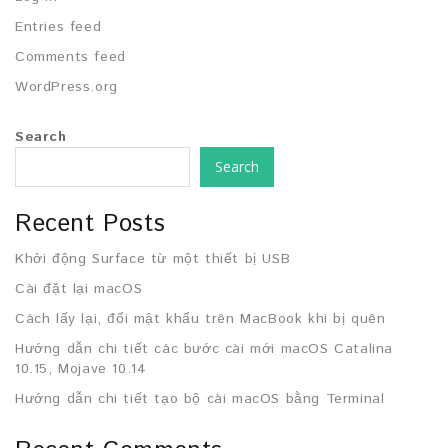
Entries feed
Comments feed
WordPress.org
Search
Search
Recent Posts
Khởi động Surface từ một thiết bị USB
Cài đặt lại macOS
Cách lấy lại, đổi mật khẩu trên MacBook khi bị quên
Hướng dẫn chi tiết các bước cài mới macOS Catalina
10.15, Mojave 10.14
Hướng dẫn chi tiết tạo bộ cài macOS bằng Terminal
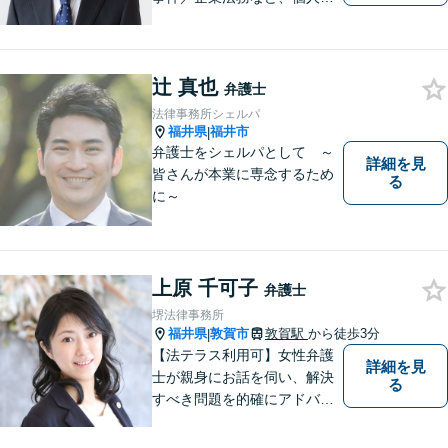
法人問わず幅広く対応可。一
つ一つの事件に丁寧に対応す
ることを心がけております。
辻 真也
お気軽にご相談ください。
弁護士
【法テラス利用可】【完全個
法律事務所シェルパ
室】【夜間・休日面談可】
福井県
福井市
|
弁護士をシェルパとして ～
詳細を見
皆さんが本業に専念するため
る
に～
上原 千可子
弁護士
堺法律事務所
福井県
敦賀市
敦賀駅
から徒歩3分
|
【法テラス利用可】女性弁護
詳細を見
士が親身にお話を伺い、解決
る
すべき問題を的確にアドバイ
スします。交通事故、離婚や
不倫などの男女トラブルのほ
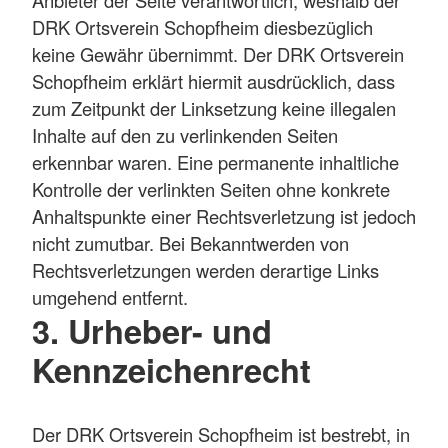
DRK Ortsverein Schopfheim diesbezüglich
keine Gewähr übernimmt. Der DRK Ortsverein
Schopfheim erklärt hiermit ausdrücklich, dass
zum Zeitpunkt der Linksetzung keine illegalen
Inhalte auf den zu verlinkenden Seiten
erkennbar waren. Eine permanente inhaltliche
Kontrolle der verlinkten Seiten ohne konkrete
Anhaltspunkte einer Rechtsverletzung ist jedoch
nicht zumutbar. Bei Bekanntwerden von
Rechtsverletzungen werden derartige Links
umgehend entfernt.
3. Urheber- und
Kennzeichenrecht
Der DRK Ortsverein Schopfheim ist bestrebt, in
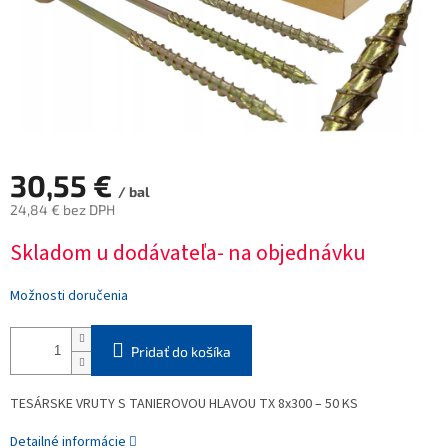
30,55 €
/ bal
24,84 € bez DPH
Jednotková
Skladom u dodávateľa- na objednávku
cena:
Možnosti doručenia
Pridať do košíka
TESÁRSKE VRUTY S TANIEROVOU HLAVOU TX 8x300 – 50 KS
Detailné informácie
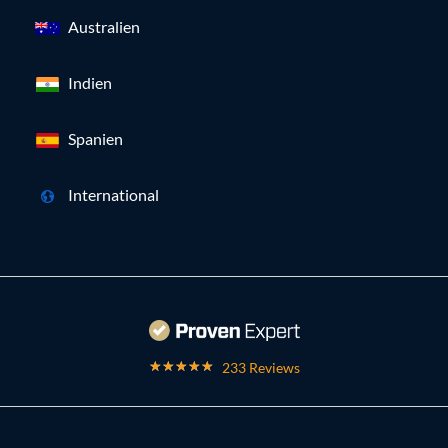
Australien
Indien
Spanien
International
233 Reviews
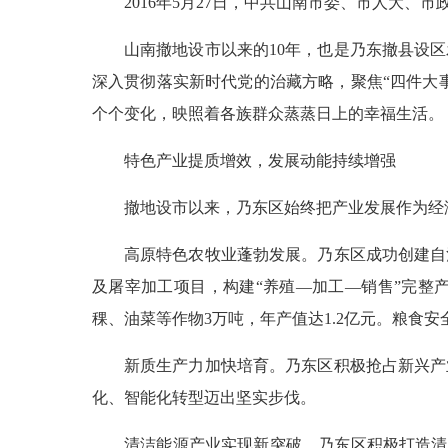
2016年5月27日，中共山南市委、市人大
山南撤地设市以来的10年，也是乃东撤县设
深入贯彻落实新时代党的治藏方略，聚焦“四件大
个个变化，映照着各族群众蒸蒸日上的幸福生活。
特色产业提质增效，发展动能持续增强
撤地设市以来，乃东区始终把产业发展作为经
高原特色农牧业蓬勃发展。乃东区成功创建自
及屠宰加工项目，构建“养殖—加工—销售”完整产
稞、油菜等作物3万吨，年产值达1.2亿元。粮食
新质生产力加快培育。乃东区积极抢占新兴产
化、智能化转型迈出坚实步伐。
清洁能源产业实现新突破。乃东区积极打造清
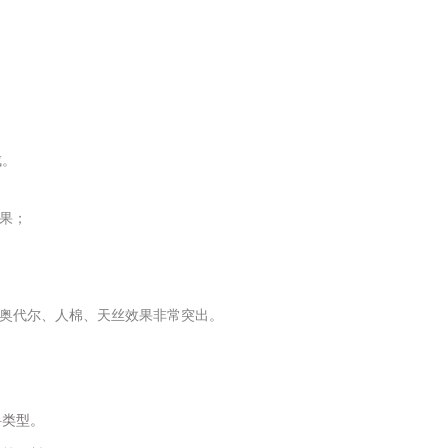
成。
效果；
、奥代尔、人棉、天丝效果非常突出。
料类型。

- **Work task**
Exact reproduction of the entries above is what's needed; images stay out.

- **Completed task**
Entries feed
Comments feed
WordPress.org
Search
Search
Recent Posts
Khởi động Surface từ một thiết bị USB
Cài đặt lại macOS
Cách lấy lại, đổi mật khẩu trên MacBook khi bị quên
Hướng dẫn chi tiết các bước cài mới macOS Catalina
10.15, Mojave 10.14
Hướng dẫn chi tiết tạo bộ cài macOS bằng Terminal
法人問わず幅広く対応可。一
つ一つの事件に丁寧に対応す
ることを心がけております。
辻 真也
お気軽にご相談ください。
弁護士
【法テラス利用可】【完全個
法律事務所シェルパ
室】【夜間・休日面談可】
福井県
福井市
|
弁護士をシェルパとして ～
詳細を見
皆さんが本業に専念するため
る
に～
上原 千可子
弁護士
堺法律事務所
福井県
敦賀市
敦賀駅
から徒歩3分
|
【法テラス利用可】女性弁護
詳細を見
士が親身にお話を伺い、解決
る
すべき問題を的確にアドバイ
スします。交通事故、離婚や
不倫などの男女トラブルのほ
DRK Ortsverein Schopfheim diesbezüglich
keine Gewähr übernimmt. Der DRK Ortsverein
Schopfheim erklärt hiermit ausdrücklich, dass
zum Zeitpunkt der Linksetzung keine illegalen
Inhalte auf den zu verlinkenden Seiten
erkennbar waren. Eine permanente inhaltliche
Kontrolle der verlinkten Seiten ohne konkrete
Anhaltspunkte einer Rechtsverletzung ist jedoch
nicht zumutbar. Bei Bekanntwerden von
Rechtsverletzungen werden derartige Links
umgehend entfernt.
3. Urheber- und
Kennzeichenrecht
Der DRK Ortsverein Schopfheim ist bestrebt, in
30,55 €
/ bal
24,84 € bez DPH
Jednotková
Skladom u dodávateľa- na objednávku
cena:
Možnosti doručenia
Pridať do košíka
TESÁRSKE VRUTY S TANIEROVOU HLAVOU TX 8x300 – 50 KS
Detailné informácie
Australien
Indien
Spanien
International
233 Reviews
2016年5月27日，中共山南市委、市人大
山南撤地设市以来的10年，也是乃东撤县设
深入贯彻落实新时代党的治藏方略，聚焦“四件大
个个变化，映照着各族群众蒸蒸日上的幸福生活。
特色产业提质增效，发展动能持续增强
撤地设市以来，乃东区始终把产业发展作为经
高原特色农牧业蓬勃发展。乃东区成功创建自
及屠宰加工项目，构建“养殖—加工—销售”完整产
稞、油菜等作物3万吨，年产值达1.2亿元。粮食
新质生产力加快培育。乃东区积极抢占新兴产
化、智能化转型迈出坚实步伐。
清洁能源产业实现新突破。乃东区积极打造清
成。
效果；
、奥代尔、人棉、天丝效果非常突出。
料类型。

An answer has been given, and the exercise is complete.